Table 2. Likert-Scale Questions Assessing Participant Confidence in Each Learning Objective for All 5 Sessions

DISCUSSION

“Striving Together To Be Antiracist” means forming a community to confront and dismantle the structures of oppression together, not by the neoliberal paradigm of individual action, but rather through a paradigm shift to forming community. A “State of Oppression” is more easily maintained with the neoliberal paradigm because it divides the oppressed, and “maintains the oppressed I in a position of ‘adhesion’ to a reality which seems all-powerful and overwhelming.”18 Silence and inaction are “anti-dialogue” to maintaining the status quo.19 Individuals enter the Tea House with feelings of hopelessness to address systemic inequities, coming from a state of anti-dialogue, but quickly learn critical consciousness, with analysis of the context, self-awareness of their potential to transform, increased confidence, and a sense of community which gives them hope to take antiracist action.20

Historical and political context cannot be redacted in anti-oppressive curricula, and in the Tea House Series, we show a transformation of participants because of the inclusion of local histories and institutional disparities data. Dismantling structures of oppression requires action, but begins with awareness, reflection, and dialogue. The significant increase in confidence for the learning objectives confirms participant awareness. We achieve reflection and dialogue by interactive activities in each session of the Series. By asking participants to share S.M.A.R.T. goals on the online community platform, we have created a space beyond the sessions of the Tea House for accountability to take antiracist action. Choosing an online platform was in part due to the virtual nature of the Series in the time of the restraints for in-person gathering because of the COVID-19 pandemic. Unforeseen benefits of an online platform included participants’ ability for sharing resources, including books, articles, podcasts, and videos. And an online platform allows access at any time and avoids scheduling conflicts. In the future, we plan to qualitatively analyze the shared S.M.A.R.T. goals by participants of the Tea House Series to study their strategies to confront inequities at the individual and institutional levels.
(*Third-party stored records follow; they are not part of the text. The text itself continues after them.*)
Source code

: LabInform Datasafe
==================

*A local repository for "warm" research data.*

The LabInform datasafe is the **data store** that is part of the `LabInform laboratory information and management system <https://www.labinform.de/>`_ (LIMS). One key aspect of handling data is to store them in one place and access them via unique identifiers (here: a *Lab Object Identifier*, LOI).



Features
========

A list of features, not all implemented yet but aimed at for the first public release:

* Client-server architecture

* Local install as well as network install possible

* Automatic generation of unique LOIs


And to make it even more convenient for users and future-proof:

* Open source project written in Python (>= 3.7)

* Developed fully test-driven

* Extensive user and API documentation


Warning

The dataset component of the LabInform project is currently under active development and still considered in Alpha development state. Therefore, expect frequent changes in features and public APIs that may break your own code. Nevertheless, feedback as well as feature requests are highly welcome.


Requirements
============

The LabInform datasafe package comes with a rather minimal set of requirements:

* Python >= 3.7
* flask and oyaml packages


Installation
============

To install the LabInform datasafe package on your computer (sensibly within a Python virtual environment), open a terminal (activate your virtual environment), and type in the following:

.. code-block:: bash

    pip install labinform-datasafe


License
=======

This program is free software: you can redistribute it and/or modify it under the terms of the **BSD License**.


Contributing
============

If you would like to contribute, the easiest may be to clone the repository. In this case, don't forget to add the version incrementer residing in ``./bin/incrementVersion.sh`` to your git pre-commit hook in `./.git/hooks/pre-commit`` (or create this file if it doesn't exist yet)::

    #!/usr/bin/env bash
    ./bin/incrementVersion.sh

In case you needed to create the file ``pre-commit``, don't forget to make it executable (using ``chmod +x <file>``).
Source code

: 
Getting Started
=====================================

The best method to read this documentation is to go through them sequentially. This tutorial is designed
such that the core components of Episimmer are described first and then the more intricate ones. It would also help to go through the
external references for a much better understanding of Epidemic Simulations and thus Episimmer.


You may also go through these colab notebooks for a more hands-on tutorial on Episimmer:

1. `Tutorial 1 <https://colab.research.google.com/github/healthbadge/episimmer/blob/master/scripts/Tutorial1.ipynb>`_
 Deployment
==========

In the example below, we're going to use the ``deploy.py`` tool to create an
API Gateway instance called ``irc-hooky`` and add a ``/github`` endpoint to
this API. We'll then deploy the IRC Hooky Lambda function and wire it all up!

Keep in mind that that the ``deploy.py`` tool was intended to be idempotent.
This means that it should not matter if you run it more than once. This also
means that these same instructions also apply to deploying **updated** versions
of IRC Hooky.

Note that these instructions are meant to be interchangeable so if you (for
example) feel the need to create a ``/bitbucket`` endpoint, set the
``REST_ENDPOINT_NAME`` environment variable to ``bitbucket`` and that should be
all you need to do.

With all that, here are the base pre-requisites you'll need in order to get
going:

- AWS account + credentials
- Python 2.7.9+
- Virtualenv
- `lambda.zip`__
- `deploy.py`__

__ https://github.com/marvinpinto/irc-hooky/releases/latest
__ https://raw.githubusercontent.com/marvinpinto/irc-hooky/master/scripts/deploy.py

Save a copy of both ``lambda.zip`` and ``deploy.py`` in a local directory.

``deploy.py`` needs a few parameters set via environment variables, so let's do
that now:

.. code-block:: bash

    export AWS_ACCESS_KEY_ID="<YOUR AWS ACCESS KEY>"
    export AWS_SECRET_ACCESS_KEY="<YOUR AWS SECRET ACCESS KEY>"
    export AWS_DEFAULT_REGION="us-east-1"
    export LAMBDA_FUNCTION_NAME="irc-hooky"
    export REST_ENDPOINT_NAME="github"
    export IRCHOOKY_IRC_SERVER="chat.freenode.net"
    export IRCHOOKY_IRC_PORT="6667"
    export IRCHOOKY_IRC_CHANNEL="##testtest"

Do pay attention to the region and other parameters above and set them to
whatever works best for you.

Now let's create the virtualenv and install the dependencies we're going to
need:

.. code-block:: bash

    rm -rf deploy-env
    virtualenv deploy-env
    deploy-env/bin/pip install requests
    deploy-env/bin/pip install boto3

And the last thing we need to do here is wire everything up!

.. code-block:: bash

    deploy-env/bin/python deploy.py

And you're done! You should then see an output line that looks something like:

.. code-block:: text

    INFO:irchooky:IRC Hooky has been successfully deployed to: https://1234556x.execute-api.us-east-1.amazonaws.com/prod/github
Limitations of our program include the point that there is no quick fix or bandage that can repair the structures of oppression. We agree with some respondents’ comments on a lack of resources devoted to promoting education on how to be antiracist, coupled with prioritization of the time, funding, restructuring of leadership, and diversifying workforce all hinder the work needed to create anti-oppressive and antiracist institutions and practices in health care. Participation in the Tea House Series was voluntary without compensation for time or effort. Clinical service duties and scheduling conflicts would preclude participation.

Faculty in Academic Centers and attending providers in Community Practices may adopt the Tea House Series to their institutions by substituting their own local histories and disparities data, beginning with the indigenous lands occupied by their health care centers. Consulting with their local community in equal partnership is also key, to learn direct experiences of racism at the institution to inform activities (Appendix 2 of the ESM).

The next step for the Tea House Series is expanding to an interprofessional and multidisciplinary audience at UCSF with participants from the Schools of Dentistry, Pharmacy, Medicine, Nursing, Graduate Division, and Physical Therapy.